• [Passage shown]
Submitted by Darrell Roberts

”surge” an installation at Clocktower Gallery

Anna, you are represented in both Chicago and New York. What do you see is different in how people view your work from the East Coast to the Midwest?

I am not the right person to answer this question. My guess is if you ask people in these two areas who know my work you may or may not get different answers about how they view or talk about the work.

How have you pushed the boundaries of painting the most in your art making?

I have tried to push the color from being muted and minimal to being more fearless and open. I have pushed the painting out of the frame into space. Both have taken much hard work and time. I generally try to kick myself out of comfort zones which in some ways is both hard and easy. Hard because we like to live with the familiar, but easy because I get bored quickly.

Why do you paint in abstraction?

First of all, I think all art is abstract. A painting of a three dimensional object on a flat surface is abstract in my mind.
I believe that the way I am wired, something about how I perceive the world has to do with why fragmented abstract vocabulary is a satisfying tool of expression for me. I work intuitively and often refer to my paintings and drawings as visual writing. I have as long as I can remember liked to read into things, read between the lines, understand pregnant pauses, the unspoken words in poetry.

• [Given problem 1]
Answer these questions about the interview with Anna:
(a) In which two cities is Anna represented?
(b) What does Anna believe about all art?
(c) What does Anna often call the paintings and drawings?
• [Given problem 2] Summarize the interview with Anna in two sentences.
• [Given problem 3] Write the next part of the interview with Anna, picking up after its final sentence.
The listing after this point isn't needed for any of this work.

• [Data shown]

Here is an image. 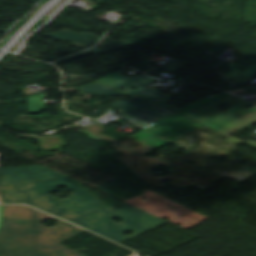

• [Task result 1]
(a) Chicago and New York
(b) All art is abstract.
(c) Visual writing

• [Task result 2] Anna declines to say how views of the work differ between the East Coast and the Midwest, and describes pushing color from muted and minimal to more fearless and open and pushing painting out of the frame into space. Anna holds that all art is abstract, works intuitively, and refers to the paintings and drawings as visual writing.

• [Task result 3]
What has been the most challenging part of your life as an artist?

As all artists know being an artist is a challenge, period. No one really cares if you do your art. If you don’t have the drive or need yourself, forget it.
My personal challenges, frustrations, doubts, and disappointments come and go. I try to work my way through them, regain perspective and move on. Moving on means go back to the studio and do what I love to do. Frustration, anger, joy I try to see as creative energy that can be harnessed.
In retrospect going back to school to study art may have been the hardest part. When you have had lots of life’s experiences it is both humbling and can at times be a challenge to find your place or voice in a grad school culture. But the experience was good and illuminating for me and gave me thicker skin and wider perspective which is essential to survive in this business.

Where does your inspiration come from?

I don’t see it coming from any particular place.
I am fuelled by ”everything” so to speak. Art history, my own history, daily life, music, film, objects, stories, things I see, hear, remember. So much energy, movement, depth, and color are in our everyday lives. I try to connect, reconstruct this paradoxical logic of experience where perception and memory are continually constructed and reconstructed. Probably my lifelong hearing impairment has something to do with how I construct meaning in my work where I have to do much guessing and reading into fragments. From that I have come to understand how intertwined sound and sight are. Existing on a daily basis with two languages and cultures makes it hard to see anything as ”one thing.”

How long do you work on a project or series of paintings?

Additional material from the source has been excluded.